Nonetheless in search ofward it's a different story as Barclays introduced earlier this 12 months that it could be slicing its dividend for FY2016. Barclays is now forecast to pay just 3p this 12 months and subsequent 12 months, which on the current share worth, equates to a yield of just 1.4%.
However Lloyds is forecast to pay 3.16p this 12 months and 3.7p subsequent year, yields of 5.4% and 6.three% respectively, and the bank has reiterated its dedication to a progressive and sustainable odd dividend. Lloyds clearly has the momentum here, and whereas the bank's future dividend payouts are actually not assured, I consider that Lloyds has the brighter dividend prospects within the near term.
Price
Lloyds' shares fell heavily after the Brexit outcome and are down 19% 12 months-to-date. With analysts forecasting EPS of 7.2p for FY2016, the bank trades on a forward looking P/E multiple of 8.2.
Barclays shares are down just four% for the year now and on the current share worth of 210p, the bank trades on a forward looking P/E ratio of 18.4. On this metric, Lloyds seems to be the cheaper stock.

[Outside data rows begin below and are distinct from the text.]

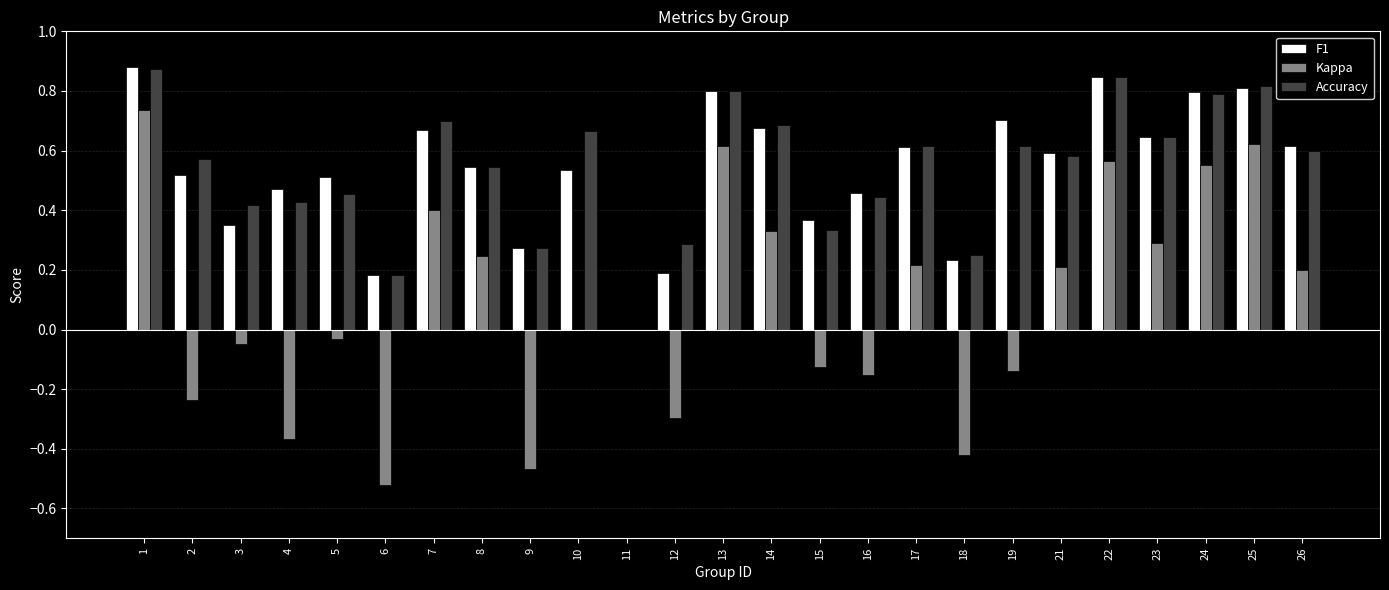

What are all the series names shown in the legend?

F1, Kappa, Accuracy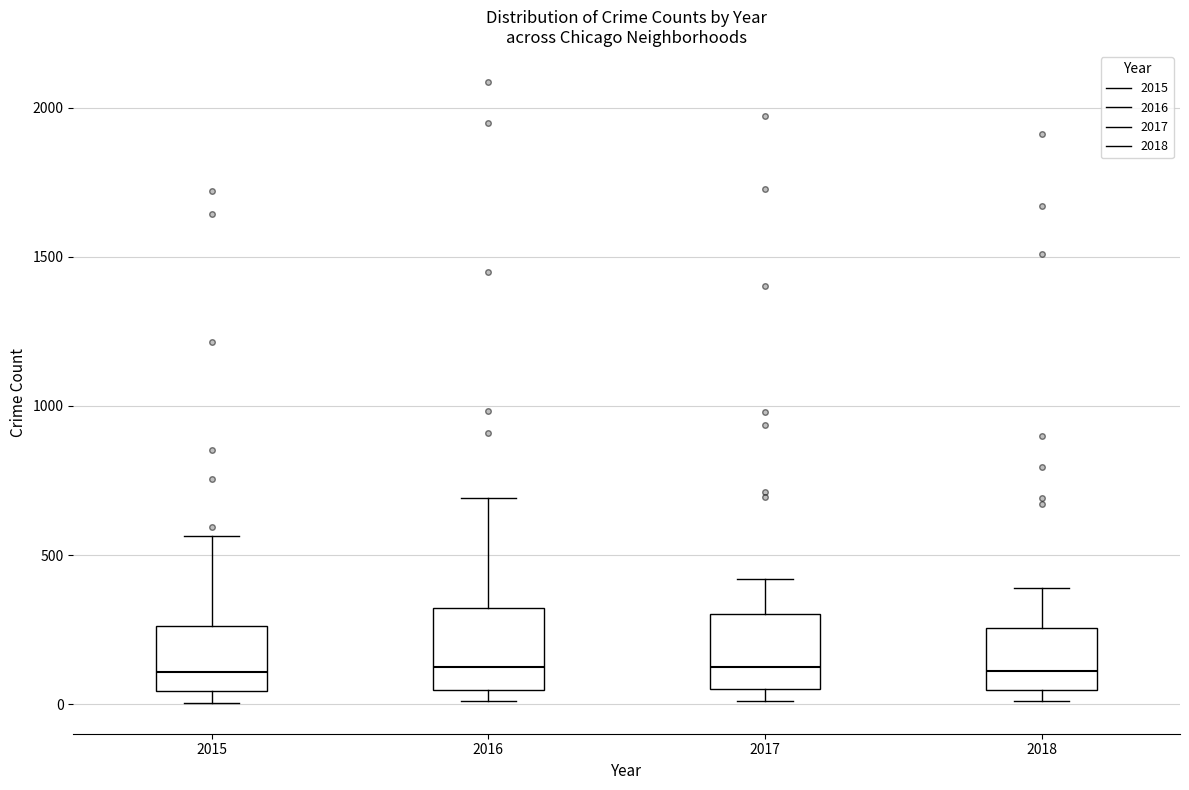

Reading left to right, transcribe this box plot: for each box, give where its median line is, the range the box spans, and where its two whiskers end, as read against the y-axis. The values are not printed on the chart, so give them approximately, as read against the axis.

2015: median 100, box 50 to 250, whiskers 0 to 550
2016: median 150, box 50 to 300, whiskers 0 to 700
2017: median 100, box 50 to 300, whiskers 0 to 400
2018: median 100, box 50 to 250, whiskers 0 to 400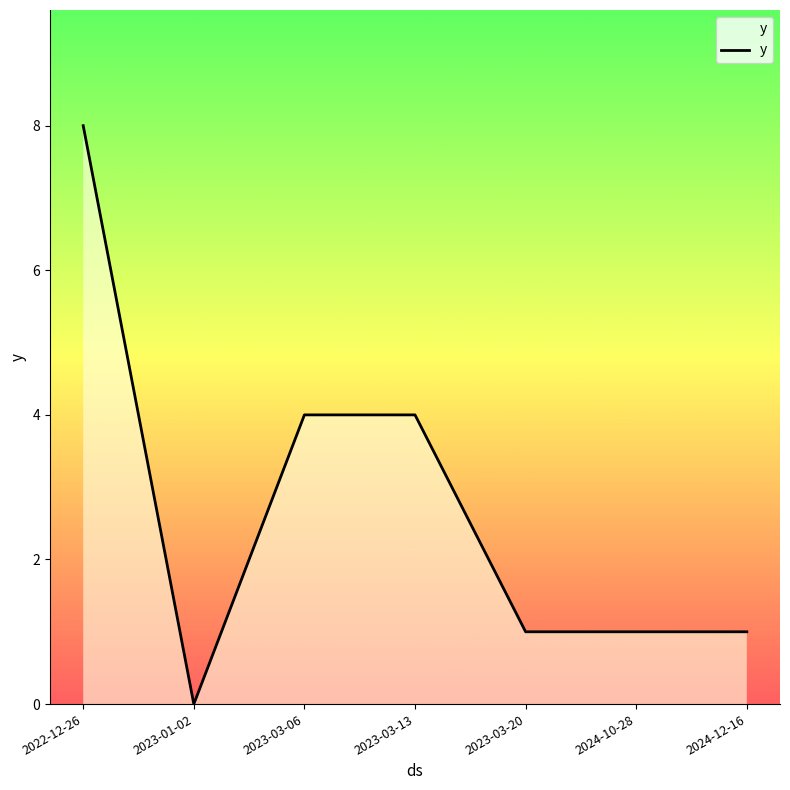

Read the value at 2024-12-16.

1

Which stock would I purchase?
One thing that appeals to me about Lloyds is the bank's simplified enterprise model. It focuses on domestic retail and small business banking and is 100% UK-focused. Its value-to-income ratio is low at 47.5% and the bank recently reported a strong Widespread Fairness Tier 1 capital (CET1) of 13.four%.
Barclays has a more complex enterprise mannequin, together with an investment banking arm and more various geographic exposure. Many of its 'non-core' property have underperformed of late, and because of this, the bank is seeking to get rid of non-core holdings and simplify its group structure. Barclays lately reported a value-to-earnings ratio of 79% for Q3, and a CET1 ratio of 11.6%.